The mere quantity of activity, taken alone, says virtually nothing about whether life on the streets is getting better or worse. The economy is the same way. “Less” or “more” means very little unless you know of what. Yet somehow the GDPmanages to induce a kind of collective stupor in which such basic questions rarely get asked.

By itself the GDP tells very little. Simply a measure of total output (the dollar value of finished goods and services), it assumes that everything produced is by definition “goods." It does not distinguish between costs and benefits, between productive and destructive activities, or between sustainable and unsustainable ones. The nation's central measure of well being works like a calculating machine that adds but cannot subtract. It treats everything that happens in the market as a gain for humanity, while ignoring everything that happens outside the realm of monetized exchange, regardless of the importance to well-being.
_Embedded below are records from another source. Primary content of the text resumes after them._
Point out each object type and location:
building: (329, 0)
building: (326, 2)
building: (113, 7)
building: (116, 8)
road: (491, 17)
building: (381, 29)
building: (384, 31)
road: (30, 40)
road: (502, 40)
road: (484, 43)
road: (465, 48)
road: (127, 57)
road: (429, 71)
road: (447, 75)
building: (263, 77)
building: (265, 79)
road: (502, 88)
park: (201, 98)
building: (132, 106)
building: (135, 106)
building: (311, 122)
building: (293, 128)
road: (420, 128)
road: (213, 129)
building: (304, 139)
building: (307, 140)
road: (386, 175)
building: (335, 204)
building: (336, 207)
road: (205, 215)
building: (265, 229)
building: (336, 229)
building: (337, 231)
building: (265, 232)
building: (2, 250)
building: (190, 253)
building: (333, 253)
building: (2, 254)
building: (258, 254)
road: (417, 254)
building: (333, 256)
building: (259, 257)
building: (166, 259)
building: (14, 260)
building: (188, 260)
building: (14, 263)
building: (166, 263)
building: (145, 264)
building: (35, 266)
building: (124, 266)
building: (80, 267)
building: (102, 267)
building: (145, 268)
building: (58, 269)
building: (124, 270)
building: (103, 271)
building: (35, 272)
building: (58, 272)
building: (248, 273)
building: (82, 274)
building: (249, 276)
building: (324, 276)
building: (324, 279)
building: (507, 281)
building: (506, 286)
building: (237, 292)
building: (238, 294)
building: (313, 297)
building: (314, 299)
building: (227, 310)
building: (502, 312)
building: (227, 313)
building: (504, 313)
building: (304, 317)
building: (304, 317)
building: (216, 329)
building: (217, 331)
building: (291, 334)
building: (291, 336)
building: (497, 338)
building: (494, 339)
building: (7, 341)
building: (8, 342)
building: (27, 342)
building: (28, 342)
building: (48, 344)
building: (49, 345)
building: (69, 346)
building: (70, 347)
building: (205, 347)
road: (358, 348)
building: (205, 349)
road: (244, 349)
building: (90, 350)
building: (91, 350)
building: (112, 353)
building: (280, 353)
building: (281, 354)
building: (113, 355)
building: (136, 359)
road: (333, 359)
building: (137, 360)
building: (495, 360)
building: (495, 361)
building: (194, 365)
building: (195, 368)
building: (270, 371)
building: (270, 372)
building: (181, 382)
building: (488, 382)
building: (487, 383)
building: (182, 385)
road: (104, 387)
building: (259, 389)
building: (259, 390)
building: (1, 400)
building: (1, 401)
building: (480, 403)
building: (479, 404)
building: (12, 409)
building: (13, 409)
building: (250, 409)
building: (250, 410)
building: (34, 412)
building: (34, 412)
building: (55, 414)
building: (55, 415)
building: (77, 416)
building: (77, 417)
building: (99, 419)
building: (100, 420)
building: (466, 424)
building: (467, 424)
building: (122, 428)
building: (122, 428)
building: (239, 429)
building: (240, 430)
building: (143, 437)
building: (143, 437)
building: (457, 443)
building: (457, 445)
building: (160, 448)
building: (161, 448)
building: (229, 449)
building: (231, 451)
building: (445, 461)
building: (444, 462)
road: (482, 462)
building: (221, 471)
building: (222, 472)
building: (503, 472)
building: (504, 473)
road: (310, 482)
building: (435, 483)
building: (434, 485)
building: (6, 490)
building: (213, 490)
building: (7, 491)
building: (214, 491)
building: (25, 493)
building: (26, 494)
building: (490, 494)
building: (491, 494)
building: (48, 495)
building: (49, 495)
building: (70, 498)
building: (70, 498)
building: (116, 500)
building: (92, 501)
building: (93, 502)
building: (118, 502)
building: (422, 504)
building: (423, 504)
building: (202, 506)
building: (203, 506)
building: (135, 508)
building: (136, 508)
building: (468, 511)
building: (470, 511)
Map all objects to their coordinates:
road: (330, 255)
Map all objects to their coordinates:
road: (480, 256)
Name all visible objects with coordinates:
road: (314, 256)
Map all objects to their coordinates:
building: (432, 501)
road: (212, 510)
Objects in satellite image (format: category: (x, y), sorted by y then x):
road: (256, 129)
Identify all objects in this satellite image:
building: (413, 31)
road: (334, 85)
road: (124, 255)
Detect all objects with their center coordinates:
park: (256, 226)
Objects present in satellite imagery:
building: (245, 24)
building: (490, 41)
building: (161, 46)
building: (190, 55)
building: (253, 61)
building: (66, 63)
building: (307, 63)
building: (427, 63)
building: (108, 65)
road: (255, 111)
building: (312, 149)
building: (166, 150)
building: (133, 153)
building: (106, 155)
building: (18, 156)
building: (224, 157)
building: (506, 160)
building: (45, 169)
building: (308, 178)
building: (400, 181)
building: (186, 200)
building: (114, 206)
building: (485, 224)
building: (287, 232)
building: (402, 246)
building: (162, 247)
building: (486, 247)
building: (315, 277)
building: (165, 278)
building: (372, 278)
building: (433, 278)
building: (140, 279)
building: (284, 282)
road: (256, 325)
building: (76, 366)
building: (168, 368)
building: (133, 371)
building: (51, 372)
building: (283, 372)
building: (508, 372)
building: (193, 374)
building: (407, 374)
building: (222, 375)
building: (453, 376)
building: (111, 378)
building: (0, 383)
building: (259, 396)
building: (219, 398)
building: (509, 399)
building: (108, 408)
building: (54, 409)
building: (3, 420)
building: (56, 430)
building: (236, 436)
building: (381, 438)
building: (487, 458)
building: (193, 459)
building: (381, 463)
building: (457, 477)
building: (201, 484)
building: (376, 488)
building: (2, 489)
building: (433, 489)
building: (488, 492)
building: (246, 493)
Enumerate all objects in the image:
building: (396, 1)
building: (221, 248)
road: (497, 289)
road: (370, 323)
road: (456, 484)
By the curious standard of the GDP, the nation's economic hero is a terminal cancer patient who is going through a costly divorce. The happiest event is an earthquake or a hurricane. The most desirable habitat is a multibillion-dollar Superfund site. All these add to the GDP, because they cause money to change hands. It is as if a business kept a balance sheet by merely adding up all “transactions,” without distinguishing between income and expenses, or between assets and liabilities.

//

Something similar happens with the natural habitat. The more the nation depletes its natural resources, the more the GDP increases. This violates basic accounting principles, in that it portrays the depletion of capital as current income. No businessperson would make such a fundamental error. When a small oil company drains an oil well in Texas, it gets a generous depletion allowance on its taxes, in recognition of the loss. Yet that very same drainage shows up as a gain to the nation in the GDP. When the United States fishes its cod populations down to remnants, this appears on the national books as an economic boom—until the fisheries collapse. As the former World Bank economist Herman Daly puts it, the current national accounting system treats the earth as a business in liquidation.

Add pollution to the balance sheet and we appear to be doing even better. In fact, pollution shows up twice as a gain: once when the chemical factory, say, produces it as a by-product, and again when the nation spends billions of dollars to clean up the toxic Superfund site that results. Furthermore, the extra costs that come as a consequence of that environmental depletion and degradation—such as medical bills arising from dirty air—also show up as growth in the GDP.